Evaluations of topological Tutte polynomials

TL;DR

This paper explores properties of the topological transition polynomial $Q(G)$ of embedded graphs, revealing new relations and interpretations among various graph polynomials like $P(G)$, $R(G)$, and $T(G)$, and reformulating classical results such as the Four Colour Theorem.

Contribution

It introduces new properties of $Q(G)$, explains similarities among polynomials, and provides combinatorial interpretations and a reduction formula for the tensor product of embedded graphs.

Findings

Expressed $P(G)$, $R(G)$, and $T(G)$ as sums of chromatic polynomials.
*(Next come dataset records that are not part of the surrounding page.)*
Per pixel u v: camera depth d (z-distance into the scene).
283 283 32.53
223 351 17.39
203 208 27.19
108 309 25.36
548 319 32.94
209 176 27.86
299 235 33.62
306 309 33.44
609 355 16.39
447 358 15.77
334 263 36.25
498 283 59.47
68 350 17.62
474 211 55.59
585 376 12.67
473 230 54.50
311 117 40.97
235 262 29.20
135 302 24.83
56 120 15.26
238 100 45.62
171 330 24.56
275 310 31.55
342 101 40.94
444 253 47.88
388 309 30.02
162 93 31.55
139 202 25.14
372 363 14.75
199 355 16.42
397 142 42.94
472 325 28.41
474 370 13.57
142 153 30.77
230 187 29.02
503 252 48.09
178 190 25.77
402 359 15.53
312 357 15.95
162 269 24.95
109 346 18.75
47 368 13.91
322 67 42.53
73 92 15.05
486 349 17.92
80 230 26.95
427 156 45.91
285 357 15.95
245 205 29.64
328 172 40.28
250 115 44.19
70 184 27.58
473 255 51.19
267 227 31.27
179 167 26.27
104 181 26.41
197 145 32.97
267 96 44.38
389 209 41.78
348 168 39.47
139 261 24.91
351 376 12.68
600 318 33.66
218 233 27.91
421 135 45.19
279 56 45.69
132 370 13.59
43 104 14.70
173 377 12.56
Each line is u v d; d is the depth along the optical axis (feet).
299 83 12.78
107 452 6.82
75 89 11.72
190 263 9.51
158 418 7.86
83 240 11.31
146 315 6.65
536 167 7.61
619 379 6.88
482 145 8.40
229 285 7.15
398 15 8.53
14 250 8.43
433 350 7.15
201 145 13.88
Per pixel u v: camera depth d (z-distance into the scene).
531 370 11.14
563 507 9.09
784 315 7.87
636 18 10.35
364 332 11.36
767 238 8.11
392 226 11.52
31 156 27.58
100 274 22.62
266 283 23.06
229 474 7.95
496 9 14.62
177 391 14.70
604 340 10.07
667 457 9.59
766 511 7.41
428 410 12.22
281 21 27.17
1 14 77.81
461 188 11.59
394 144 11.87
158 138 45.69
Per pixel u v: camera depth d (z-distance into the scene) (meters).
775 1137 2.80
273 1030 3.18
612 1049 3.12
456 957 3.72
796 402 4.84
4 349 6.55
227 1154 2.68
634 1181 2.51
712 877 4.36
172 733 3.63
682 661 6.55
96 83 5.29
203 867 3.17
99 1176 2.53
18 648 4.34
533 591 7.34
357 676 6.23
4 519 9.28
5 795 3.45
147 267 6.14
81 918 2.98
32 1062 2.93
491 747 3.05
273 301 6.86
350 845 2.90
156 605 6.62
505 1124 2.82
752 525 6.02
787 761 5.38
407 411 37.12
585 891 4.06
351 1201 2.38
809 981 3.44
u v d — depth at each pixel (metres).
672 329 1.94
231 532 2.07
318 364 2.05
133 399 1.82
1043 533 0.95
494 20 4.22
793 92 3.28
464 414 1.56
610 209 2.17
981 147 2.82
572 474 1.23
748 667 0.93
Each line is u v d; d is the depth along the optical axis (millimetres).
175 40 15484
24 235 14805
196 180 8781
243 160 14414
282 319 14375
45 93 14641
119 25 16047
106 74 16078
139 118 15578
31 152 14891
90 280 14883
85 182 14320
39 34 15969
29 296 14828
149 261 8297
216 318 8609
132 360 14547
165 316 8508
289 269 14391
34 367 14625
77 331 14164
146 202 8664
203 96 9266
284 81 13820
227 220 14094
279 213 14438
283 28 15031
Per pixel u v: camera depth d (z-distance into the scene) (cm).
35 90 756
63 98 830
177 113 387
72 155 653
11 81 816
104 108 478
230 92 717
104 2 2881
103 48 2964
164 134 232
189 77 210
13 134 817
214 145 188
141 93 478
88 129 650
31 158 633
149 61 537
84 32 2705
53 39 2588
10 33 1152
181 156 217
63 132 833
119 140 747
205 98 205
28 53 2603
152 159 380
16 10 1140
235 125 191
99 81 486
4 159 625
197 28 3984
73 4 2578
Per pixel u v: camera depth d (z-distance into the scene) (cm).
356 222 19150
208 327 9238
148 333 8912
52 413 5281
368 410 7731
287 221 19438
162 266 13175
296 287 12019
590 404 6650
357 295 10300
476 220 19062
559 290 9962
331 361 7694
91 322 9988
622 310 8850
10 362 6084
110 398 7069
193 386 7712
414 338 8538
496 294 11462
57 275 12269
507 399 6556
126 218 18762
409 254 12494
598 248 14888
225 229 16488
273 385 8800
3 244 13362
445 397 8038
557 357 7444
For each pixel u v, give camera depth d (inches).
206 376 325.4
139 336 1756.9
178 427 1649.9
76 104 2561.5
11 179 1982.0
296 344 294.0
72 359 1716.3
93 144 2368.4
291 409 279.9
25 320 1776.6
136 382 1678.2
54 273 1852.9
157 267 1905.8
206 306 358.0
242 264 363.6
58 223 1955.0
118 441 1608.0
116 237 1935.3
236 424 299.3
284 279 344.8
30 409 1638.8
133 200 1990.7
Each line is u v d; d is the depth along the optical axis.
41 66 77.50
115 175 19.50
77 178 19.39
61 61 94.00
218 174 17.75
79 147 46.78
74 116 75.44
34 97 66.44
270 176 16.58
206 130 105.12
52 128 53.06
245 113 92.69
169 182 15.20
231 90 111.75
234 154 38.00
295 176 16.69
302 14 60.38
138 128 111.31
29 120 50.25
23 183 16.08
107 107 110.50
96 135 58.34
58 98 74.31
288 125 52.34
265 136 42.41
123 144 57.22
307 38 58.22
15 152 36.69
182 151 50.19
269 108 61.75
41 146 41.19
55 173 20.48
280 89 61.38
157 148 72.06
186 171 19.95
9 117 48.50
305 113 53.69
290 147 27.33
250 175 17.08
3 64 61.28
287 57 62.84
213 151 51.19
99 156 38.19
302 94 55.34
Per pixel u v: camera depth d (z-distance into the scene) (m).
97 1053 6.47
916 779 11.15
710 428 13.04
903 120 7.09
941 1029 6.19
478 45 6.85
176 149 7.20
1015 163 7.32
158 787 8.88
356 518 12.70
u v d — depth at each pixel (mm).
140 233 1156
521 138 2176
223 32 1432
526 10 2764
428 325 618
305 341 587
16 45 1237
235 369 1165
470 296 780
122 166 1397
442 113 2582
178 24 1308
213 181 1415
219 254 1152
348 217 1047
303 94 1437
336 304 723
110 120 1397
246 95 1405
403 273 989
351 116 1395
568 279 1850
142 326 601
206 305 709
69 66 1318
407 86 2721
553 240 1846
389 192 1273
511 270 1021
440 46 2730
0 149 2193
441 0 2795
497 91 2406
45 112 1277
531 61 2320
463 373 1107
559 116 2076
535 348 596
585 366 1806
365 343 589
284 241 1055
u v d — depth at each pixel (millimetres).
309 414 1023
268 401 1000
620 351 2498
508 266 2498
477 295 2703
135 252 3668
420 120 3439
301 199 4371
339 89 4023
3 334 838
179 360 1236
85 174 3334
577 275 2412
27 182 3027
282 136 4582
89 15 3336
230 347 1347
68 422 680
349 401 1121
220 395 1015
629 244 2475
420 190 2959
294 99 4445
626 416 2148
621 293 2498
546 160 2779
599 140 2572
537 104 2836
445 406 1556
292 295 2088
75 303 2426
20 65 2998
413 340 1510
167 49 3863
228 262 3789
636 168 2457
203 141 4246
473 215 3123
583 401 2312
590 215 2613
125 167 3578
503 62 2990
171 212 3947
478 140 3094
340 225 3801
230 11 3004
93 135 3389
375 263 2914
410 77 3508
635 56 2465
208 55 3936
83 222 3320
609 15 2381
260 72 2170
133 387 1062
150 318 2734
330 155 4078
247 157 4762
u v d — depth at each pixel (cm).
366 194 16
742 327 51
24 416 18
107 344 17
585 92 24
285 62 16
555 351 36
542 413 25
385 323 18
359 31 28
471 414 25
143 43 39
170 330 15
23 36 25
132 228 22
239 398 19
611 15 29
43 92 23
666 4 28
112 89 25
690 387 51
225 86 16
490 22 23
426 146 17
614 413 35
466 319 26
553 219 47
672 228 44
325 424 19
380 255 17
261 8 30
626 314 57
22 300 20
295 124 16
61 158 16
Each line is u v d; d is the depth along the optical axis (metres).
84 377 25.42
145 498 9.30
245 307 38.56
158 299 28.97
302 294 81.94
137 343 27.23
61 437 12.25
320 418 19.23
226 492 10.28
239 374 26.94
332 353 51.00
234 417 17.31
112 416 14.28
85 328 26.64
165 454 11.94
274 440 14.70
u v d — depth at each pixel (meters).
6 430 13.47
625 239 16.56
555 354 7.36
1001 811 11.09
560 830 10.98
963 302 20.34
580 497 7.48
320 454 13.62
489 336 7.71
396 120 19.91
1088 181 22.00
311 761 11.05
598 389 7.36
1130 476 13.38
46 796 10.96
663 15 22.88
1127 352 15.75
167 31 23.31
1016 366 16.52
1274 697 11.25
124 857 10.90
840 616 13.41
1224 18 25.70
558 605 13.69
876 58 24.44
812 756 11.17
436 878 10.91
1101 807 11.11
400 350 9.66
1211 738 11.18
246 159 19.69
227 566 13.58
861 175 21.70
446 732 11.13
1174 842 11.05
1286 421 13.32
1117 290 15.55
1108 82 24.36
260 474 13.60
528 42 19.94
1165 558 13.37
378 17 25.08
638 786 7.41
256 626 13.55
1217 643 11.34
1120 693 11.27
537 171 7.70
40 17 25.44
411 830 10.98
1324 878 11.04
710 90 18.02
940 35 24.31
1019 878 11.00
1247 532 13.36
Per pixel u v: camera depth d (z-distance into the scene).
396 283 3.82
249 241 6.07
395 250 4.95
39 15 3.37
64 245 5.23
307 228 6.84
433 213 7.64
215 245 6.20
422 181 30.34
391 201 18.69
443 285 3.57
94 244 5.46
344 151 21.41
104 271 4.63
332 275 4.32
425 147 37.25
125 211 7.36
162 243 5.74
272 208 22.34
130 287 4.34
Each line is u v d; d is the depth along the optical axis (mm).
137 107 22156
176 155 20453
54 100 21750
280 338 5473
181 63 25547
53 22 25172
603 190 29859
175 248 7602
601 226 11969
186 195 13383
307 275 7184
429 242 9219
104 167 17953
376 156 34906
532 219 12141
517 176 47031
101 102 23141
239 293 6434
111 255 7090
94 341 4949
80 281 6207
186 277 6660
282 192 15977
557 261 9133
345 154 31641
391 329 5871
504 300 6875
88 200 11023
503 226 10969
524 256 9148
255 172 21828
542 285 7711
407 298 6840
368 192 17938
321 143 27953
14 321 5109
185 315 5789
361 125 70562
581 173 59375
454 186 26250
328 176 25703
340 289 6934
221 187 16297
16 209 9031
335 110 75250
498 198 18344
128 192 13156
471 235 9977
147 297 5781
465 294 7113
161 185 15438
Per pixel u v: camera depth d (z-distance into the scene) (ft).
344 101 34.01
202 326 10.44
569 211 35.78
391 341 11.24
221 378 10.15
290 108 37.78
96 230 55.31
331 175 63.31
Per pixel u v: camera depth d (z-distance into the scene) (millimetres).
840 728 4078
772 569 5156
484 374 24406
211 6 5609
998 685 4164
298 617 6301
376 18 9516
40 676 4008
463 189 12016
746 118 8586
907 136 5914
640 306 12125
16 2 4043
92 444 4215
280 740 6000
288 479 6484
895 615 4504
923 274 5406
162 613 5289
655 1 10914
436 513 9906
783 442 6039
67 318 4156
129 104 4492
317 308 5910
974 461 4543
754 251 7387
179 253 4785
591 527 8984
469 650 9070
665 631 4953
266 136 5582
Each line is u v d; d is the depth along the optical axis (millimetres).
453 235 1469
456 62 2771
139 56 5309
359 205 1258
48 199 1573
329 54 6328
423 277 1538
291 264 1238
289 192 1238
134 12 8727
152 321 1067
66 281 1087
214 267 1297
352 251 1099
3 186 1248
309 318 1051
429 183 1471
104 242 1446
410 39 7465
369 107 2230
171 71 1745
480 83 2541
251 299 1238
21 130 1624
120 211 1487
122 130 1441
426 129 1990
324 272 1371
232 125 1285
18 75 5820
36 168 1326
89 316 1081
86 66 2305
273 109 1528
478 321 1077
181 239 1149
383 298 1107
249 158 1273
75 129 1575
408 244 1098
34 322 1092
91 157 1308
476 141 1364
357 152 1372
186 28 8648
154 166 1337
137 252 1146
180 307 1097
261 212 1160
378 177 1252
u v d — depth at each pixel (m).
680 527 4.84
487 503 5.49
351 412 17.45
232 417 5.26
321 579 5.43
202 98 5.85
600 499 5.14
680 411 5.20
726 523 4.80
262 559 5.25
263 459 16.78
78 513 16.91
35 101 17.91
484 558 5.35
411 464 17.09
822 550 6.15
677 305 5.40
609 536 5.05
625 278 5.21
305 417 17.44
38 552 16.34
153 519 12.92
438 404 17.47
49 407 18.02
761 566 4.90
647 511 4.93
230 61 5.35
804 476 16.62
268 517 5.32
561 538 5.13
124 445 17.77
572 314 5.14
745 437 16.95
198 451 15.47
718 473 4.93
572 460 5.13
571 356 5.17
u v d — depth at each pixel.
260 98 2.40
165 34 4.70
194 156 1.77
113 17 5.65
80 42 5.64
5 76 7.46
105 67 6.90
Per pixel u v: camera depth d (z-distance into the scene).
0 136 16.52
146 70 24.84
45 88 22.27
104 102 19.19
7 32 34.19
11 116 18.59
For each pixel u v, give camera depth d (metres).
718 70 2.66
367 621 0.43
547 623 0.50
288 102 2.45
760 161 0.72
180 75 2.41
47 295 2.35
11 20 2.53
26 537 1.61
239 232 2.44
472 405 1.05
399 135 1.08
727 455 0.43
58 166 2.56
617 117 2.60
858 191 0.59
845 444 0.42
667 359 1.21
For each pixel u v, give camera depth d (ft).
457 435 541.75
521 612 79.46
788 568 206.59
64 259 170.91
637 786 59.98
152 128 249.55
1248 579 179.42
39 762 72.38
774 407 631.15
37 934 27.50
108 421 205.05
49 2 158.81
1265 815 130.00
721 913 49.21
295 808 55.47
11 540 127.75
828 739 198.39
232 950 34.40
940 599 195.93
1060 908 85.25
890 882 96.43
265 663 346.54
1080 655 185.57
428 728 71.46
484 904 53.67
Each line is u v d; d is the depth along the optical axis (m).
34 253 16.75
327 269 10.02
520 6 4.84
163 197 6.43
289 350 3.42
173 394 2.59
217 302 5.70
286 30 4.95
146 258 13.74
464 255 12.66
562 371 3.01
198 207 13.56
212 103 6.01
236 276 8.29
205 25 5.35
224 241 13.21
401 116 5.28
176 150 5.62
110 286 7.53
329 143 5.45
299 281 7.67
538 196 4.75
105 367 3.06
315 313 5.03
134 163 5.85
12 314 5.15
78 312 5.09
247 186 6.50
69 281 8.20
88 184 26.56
Showed $R(G)$ counts edge 3-colourings.

Reformulated the Four Colour Theorem in terms of $R(G)$.

Abstract

We find new properties of the topological transition polynomial of embedded graphs, $Q(G)$. We use these properties to explain the striking similarities between certain evaluations of Bollob\'as and Riordan's ribbon graph polynomial, $R(G)$, and the topological Penrose polynomial, $P(G)$. The general framework provided by $Q(G)$ also leads to several other combinatorial interpretations these polynomials. In particular, we express $P(G)$, $R(G)$, and the Tutte polynomial, $T(G)$, as sums of chromatic polynomials of graphs derived from $G$; show that these polynomials count $k$-valuations of medial graphs; show that $R(G)$ counts edge 3-colourings; and reformulate the Four Colour Theorem in terms of $R(G)$. We conclude with a reduction formula for the transition polynomial of the tensor product of two embedded graphs, showing that it leads to additional relations among these polynomials and to further combinatorial interpretations of $P(G)$ and $R(G)$.